Como se guarda um olhar? – as palavras que me acordaram hoje, recordo que há muito as confiei à minha avó. Bugre, de mãos calosas e uns ouvidos curtidos, sabia bem encontrar em mim a complexidão mais desconhecida; hoje penso que aprender a procurá-la bem – a complexidão – calha a quem muito a esconde em si. Sucede que, às vezes, simplezas não saciam, não serenam. Noutras vezes, o sereno faz saber que a sede é de aguaceiro.
Naquela vez, a primeira em que me encontrei com essa pergunta – como se guarda um olhar? -, já aprendera que dar pergunta à minha avó era semear terra boa, generosa.
E olhar se guarda, criatura? Que tu andou olhando? – é bem verdade, também, que a mão que minha avó estendia era muito firme. E carícia de pele dura, às vezes, nem parece carinho.
Vó, se dá pra guardar, não sei, mas querer eu sei – contei que, no caminho, havia encontrado olhares com jeito de presentes; e presente eu gostava de guardar.
Ela quis entender se o olhar era a feição do olho ou a feitura dele. Hesitei: alguns daqueles eram olhos de umas cores muito adequadas mesmo, de desenhos bem contornados, de tamanhos bem ajustados, bem proporcionados, mas não era a feição, era a feitura mesma. Queria guardar como aqueles olhos olhavam, o que deixavam ver.
Mas guardar é muita coisa! Não é só dar um lugar onde vai poder procurar depois. Quando o Boris late de noite, ele guarda a casa… quando a tua tia vai pra igreja, guarda o sábado… quando tu quer guardar, quer segredar? quer reservar como fosse teu? quer conservar, que não mude mais? quer cuidar que dure? – eu desejava mais do que sabia. Mesmo conservar aqueles olhares bem como os tinha encontrado – que eu sabia ser um querer sem senso e sem chance – eu quis. Entretanto, o que mais gostava de querer era que os olhares continuassem, cuidar que durassem. Lhes queria tempo. Queria o fim do fim.
Quando a vó buscou saber como eram, eu não soube dizê-los. Havia visto gentes cujos olhos não viram o que mereciam, ou viram o que não lhes cabia; gentes cujos olhos ainda sustentavam pesos que seus braços haviam carregado; gentes cujos olhos se abriam mais quando a garganta mais cerrava, e cerravam quando a garganta mais abria; gente cujos olhos aconchegavam quando tudo mais desconfortava. E brilhavam mais que as águas que eles vertiam.

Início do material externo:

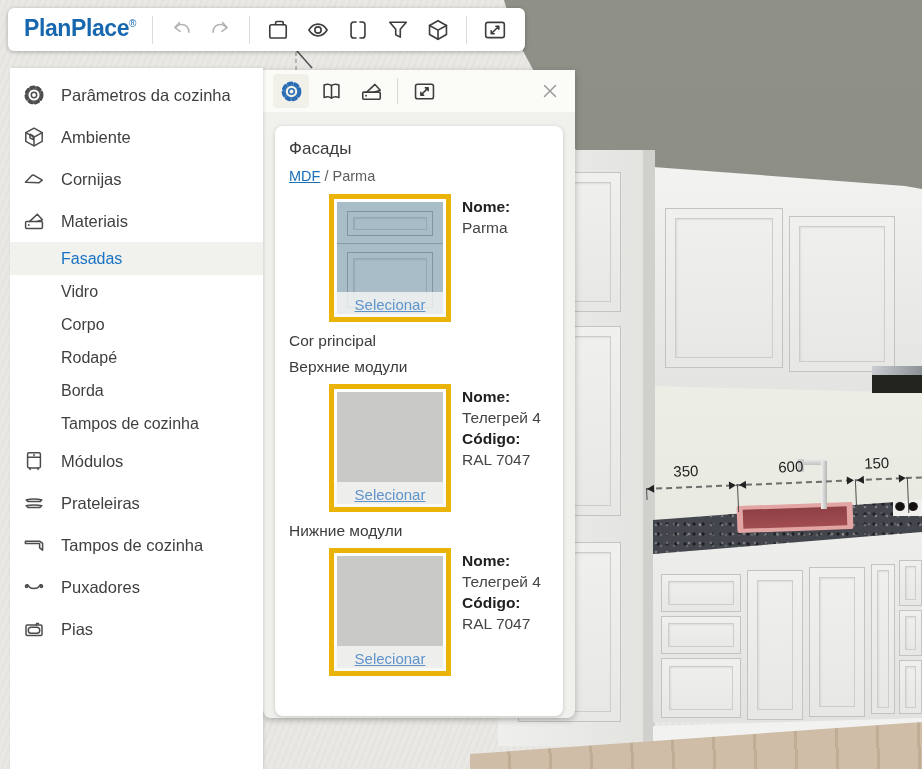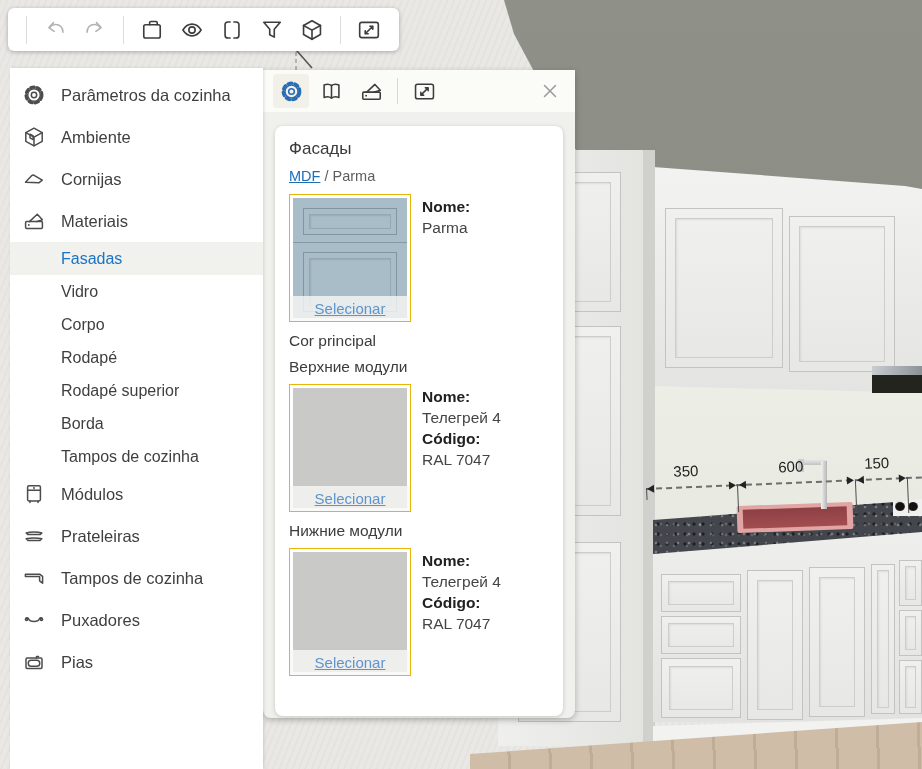"PlanPlace®" div.logo { html: none -> <div><span>PlanPlace</span><sup>®</sup></div> }
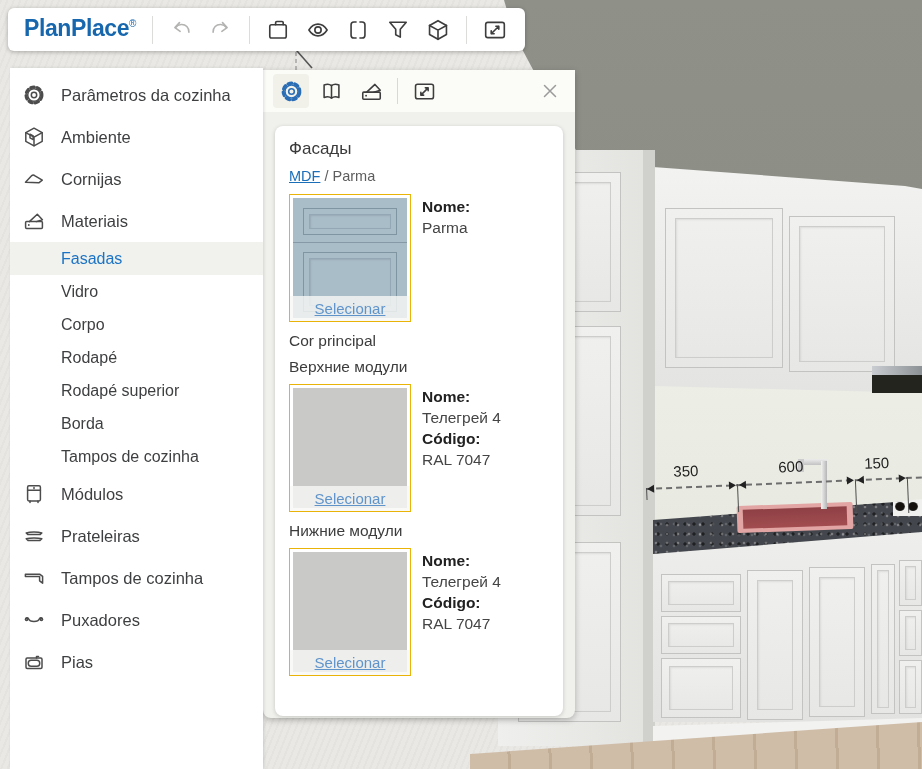"Selecionar" .swatch { border: 1px solid #eab308 -> 5px solid #eab308; margin-left: none -> 40px }
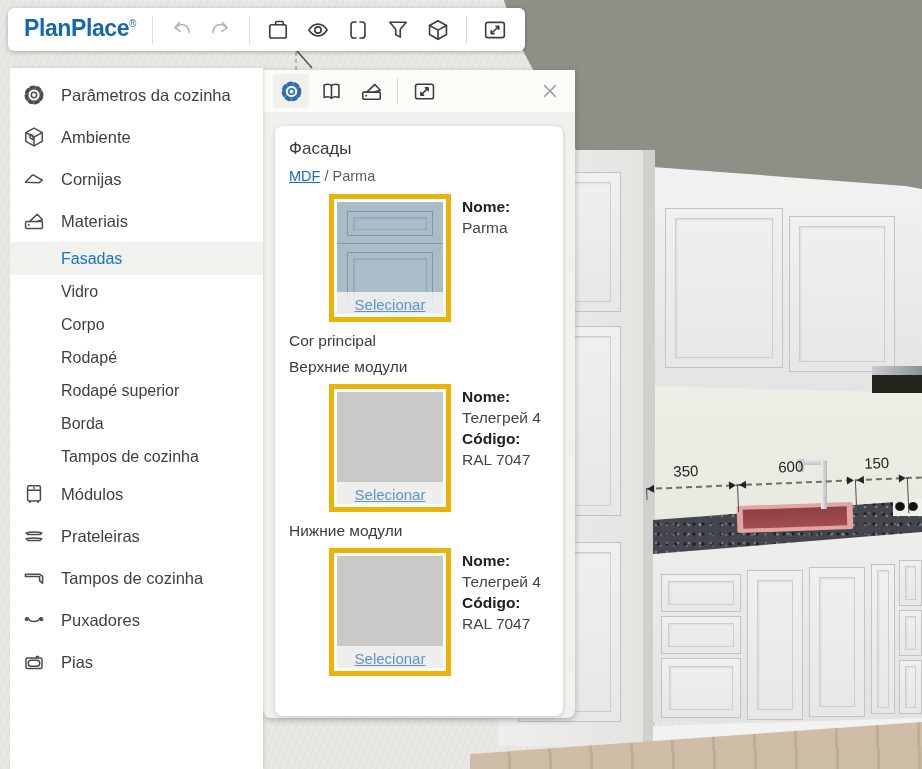"Rodapé superior" div.sb-sub { html: <div>Rodapé superior</div> -> none }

A mim, a vó entendeu e explicou que eram olhares com afeto, coisa nova para a criança que a ouvia.
…afeto é como que a gente é…
Lembro que a interrompi com pressa de concordar – sim! essa gente, eu as vi inteiras no olhar, vó! nesses que cuido guardar… têm mesmo o que elas são! vó, estavam tanto lá, que pareciam transbordar de lá!
Dentre aqueles olhares, a alguns ainda tento guardar. Quando crescem, parece crescer o mundo que olham. Às vezes, atento, perto, fundo, me surpreende tremeluzindo refletido um olhar meu… ou, assim, nosso.